(Supplied entries begins)

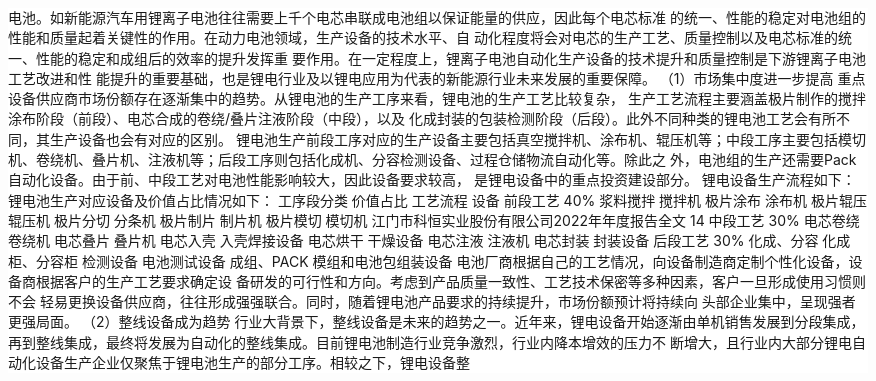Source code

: 电池。如新能源汽车用锂离子电池往往需要上千个电芯串联成电池组以保证能量的供应，因此每个电芯标准
的统一、性能的稳定对电池组的性能和质量起着关键性的作用。在动力电池领域，生产设备的技术水平、自
动化程度将会对电芯的生产工艺、质量控制以及电芯标准的统一、性能的稳定和成组后的效率的提升发挥重
要作用。在一定程度上，锂离子电池自动化生产设备的技术提升和质量控制是下游锂离子电池工艺改进和性
能提升的重要基础，也是锂电行业及以锂电应用为代表的新能源行业未来发展的重要保障。
（1）市场集中度进一步提高
重点设备供应商市场份额存在逐渐集中的趋势。从锂电池的生产工序来看，锂电池的生产工艺比较复杂，
生产工艺流程主要涵盖极片制作的搅拌涂布阶段（前段）、电芯合成的卷绕/叠片注液阶段（中段），以及
化成封装的包装检测阶段（后段）。此外不同种类的锂电池工艺会有所不同，其生产设备也会有对应的区别。
锂电池生产前段工序对应的生产设备主要包括真空搅拌机、涂布机、辊压机等；中段工序主要包括模切
机、卷绕机、叠片机、注液机等；后段工序则包括化成机、分容检测设备、过程仓储物流自动化等。除此之
外，电池组的生产还需要Pack自动化设备。由于前、中段工艺对电池性能影响较大，因此设备要求较高，
是锂电设备中的重点投资建设部分。
锂电设备生产流程如下：锂电池生产对应设备及价值占比情况如下：
工序段分类
价值占比
工艺流程
设备
前段工艺
40%
浆料搅拌
搅拌机
极片涂布
涂布机
极片辊压
辊压机
极片分切
分条机
极片制片
制片机
极片模切
模切机
江门市科恒实业股份有限公司2022年年度报告全文
14
中段工艺
30%
电芯卷绕
卷绕机
电芯叠片
叠片机
电芯入壳
入壳焊接设备
电芯烘干
干燥设备
电芯注液
注液机
电芯封装
封装设备
后段工艺
30%
化成、分容
化成柜、分容柜
检测设备
电池测试设备
成组、PACK
模组和电池包组装设备
电池厂商根据自己的工艺情况，向设备制造商定制个性化设备，设备商根据客户的生产工艺要求确定设
备研发的可行性和方向。考虑到产品质量一致性、工艺技术保密等多种因素，客户一旦形成使用习惯则不会
轻易更换设备供应商，往往形成强强联合。同时，随着锂电池产品要求的持续提升，市场份额预计将持续向
头部企业集中，呈现强者更强局面。
（2）整线设备成为趋势
行业大背景下，整线设备是未来的趋势之一。近年来，锂电设备开始逐渐由单机销售发展到分段集成，
再到整线集成，最终将发展为自动化的整线集成。目前锂电池制造行业竞争激烈，行业内降本增效的压力不
断增大，且行业内大部分锂电自动化设备生产企业仅聚焦于锂电池生产的部分工序。相较之下，锂电设备整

(Supplied entries ends)

## What you will do
Count the lines of the material that contain the string "中段工艺对电池性能影响较大" and reply with the number alone.

## Solution
1